KPK Sita Dokumen Proyek Ganti Rugi Lahan di Kasus Rahmat Effendi
Tim penyidik Komisi Pemberantasan Korupsi (KPK) mengamankan barang bukti berupa dokumen proyek ganti rugi lahan terkait kasus dugaan suap yang menyeret Wali Kota Bekasi Rahmat Effendi.
Barang bukti tersebut diperoleh dari penggeledahan di tiga lokasi berbeda yakni Bekasi, Jakarta, dan Bogor yang dilakukan penyidik KPK, Senin (10/1).
"Tindakan penggeledahan ini dilakukan di kantor dan rumah kediaman dari para tersangka dan pihak-pihak yang terkait dengan perkara. Bukti-bukti yang kembali ditemukan di antaranya adalah berbagai dokumen proyek ganti rugi lahan di Bekasi," ujar Pelaksana Tugas Juru Bicara Penindakan KPK, Ali Fikri, Selasa (11/1).
Juru bicara berlatar belakang jaksa ini menyampaikan pihaknya akan menganalisis barang bukti tersebut untuk kemudian bisa dilakukan penyitaan atas izin Dewan Pengawas KPK.
Berdasarkan Undang-undang (UU) Nomor 19 Tahun 2019 tentang perubahan kedua atas UU Nomor 30 Tahun 2002 tentang KPK, penyidik tidak bisa begitu saja melakukan penyitaan. Mereka harus mempunyai bekal izin Dewan Pengawas KPK. Berbeda dengan UU lama yang memungkinkan penyidik melakukan penyitaan dalam keadaan mendesak.
"Verifikasi bukti-bukti dengan dugaan perbuatan para tersangka akan dilakukan di antaranya dengan mengonfirmasi kepada para saksi yang akan dipanggil oleh tim penyidik," tambah Ali.
Sebelumnya, KPK juga sudah menggeledah rumah dinas Rahmat Effendi alias Bang Pepen. Dari sana, penyidik mengamankan dokumen proyek dan barang elektronik.
Pepen ditetapkan KPK sebagai tersangka bersama 8 orang lainnya terkait kasus dugaan suap pengadaan barang dan jasa, jual beli jabatan, serta pengurusan proyek dan tenaga kerja kontrak di Pemerintah Kota Bekasi.

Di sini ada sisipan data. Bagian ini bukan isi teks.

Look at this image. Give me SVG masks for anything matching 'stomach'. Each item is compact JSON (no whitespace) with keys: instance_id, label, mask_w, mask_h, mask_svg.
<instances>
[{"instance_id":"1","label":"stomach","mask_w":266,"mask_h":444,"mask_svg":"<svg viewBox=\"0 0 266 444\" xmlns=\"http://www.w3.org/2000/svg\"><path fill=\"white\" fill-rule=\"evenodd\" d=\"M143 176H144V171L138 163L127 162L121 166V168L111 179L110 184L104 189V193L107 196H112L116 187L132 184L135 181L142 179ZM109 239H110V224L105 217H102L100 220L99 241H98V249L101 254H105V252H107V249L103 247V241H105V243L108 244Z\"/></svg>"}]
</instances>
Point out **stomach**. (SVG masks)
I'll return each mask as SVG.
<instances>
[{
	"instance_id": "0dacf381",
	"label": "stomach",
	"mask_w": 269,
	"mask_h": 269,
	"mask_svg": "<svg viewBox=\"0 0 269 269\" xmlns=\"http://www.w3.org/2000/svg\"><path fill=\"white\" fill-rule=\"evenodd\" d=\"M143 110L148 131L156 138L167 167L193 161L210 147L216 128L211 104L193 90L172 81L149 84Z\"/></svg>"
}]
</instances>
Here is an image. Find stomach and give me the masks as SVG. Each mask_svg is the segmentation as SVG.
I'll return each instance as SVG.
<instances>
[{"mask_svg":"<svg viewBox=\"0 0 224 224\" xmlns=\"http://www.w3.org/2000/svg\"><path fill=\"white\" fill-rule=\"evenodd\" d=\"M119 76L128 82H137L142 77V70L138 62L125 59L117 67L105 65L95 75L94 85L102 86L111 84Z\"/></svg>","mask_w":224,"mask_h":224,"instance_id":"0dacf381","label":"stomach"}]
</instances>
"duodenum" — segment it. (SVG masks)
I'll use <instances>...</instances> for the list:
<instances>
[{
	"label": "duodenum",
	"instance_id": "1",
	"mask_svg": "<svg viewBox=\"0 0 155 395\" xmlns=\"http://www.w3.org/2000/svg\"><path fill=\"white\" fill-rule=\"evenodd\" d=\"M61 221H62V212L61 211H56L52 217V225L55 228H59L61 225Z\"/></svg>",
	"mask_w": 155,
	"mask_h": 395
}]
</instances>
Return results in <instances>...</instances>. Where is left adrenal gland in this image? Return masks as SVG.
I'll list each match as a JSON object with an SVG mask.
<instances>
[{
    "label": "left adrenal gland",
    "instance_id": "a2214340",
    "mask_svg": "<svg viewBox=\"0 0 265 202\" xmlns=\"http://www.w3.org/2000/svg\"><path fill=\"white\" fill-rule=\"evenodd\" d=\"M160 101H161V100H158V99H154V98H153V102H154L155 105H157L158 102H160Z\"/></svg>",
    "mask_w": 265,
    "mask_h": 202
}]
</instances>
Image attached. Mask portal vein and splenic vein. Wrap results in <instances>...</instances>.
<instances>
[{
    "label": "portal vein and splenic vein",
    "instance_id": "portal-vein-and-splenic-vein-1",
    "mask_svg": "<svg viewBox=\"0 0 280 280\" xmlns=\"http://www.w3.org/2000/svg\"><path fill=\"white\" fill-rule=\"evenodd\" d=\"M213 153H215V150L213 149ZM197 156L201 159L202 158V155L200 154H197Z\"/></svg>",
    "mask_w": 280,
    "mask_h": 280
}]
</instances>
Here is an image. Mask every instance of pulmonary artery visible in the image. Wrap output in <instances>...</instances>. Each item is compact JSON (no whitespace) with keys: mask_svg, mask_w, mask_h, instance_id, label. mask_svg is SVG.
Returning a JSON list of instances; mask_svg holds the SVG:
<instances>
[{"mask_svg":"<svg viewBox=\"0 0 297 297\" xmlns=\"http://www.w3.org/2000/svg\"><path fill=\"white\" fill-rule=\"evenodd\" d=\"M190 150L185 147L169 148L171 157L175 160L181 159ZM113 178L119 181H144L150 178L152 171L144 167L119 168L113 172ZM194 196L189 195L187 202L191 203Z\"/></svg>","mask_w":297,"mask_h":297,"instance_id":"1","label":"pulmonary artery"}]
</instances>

Berdasarkan temuan awal KPK, Pepen diduga menerima uang lebih dari Rp7,1 miliar.
Mengenai ganti rugi lahan dalam kasus ini meliputi pembebasan lahan sekolah di wilayah Rawalumbu senilai Rp21,8 miliar; pembebasan lahan Polder 202 senilai Rp25,8 miliar; pembebasan lahan Polder Air Kranji senilai Rp21,8 miliar; dan melanjutkan proyek pembangunan gedung teknis bersama senilai Rp15 miliar.
Sementara, delapan tersangka lainnya adalah Sekretaris Dinas Penanaman Modal dan Pelayanan Terpadu Satu Pintu, M. Bunyamin; Lurah Jati Sari, Mulyadi alias Bayong; Camat Jatisampurna, Wahyudin; dan Kepala Dinas Perumahan, Kawasan Permukiman dan Pertanahan Bekasi, Jumhana Lutfi selaku penerima suap.
Kemudian Direktur PT MAM Energindo, Ali Amril; Lai Bui Min alias Anen, swasta; Direktur PT Kota Bintang Rayatri dan PT Hanaveri Sentosa, Suryadi; dan Camat Rawalumbu, Makhfud Saifudin selaku pemberi suap.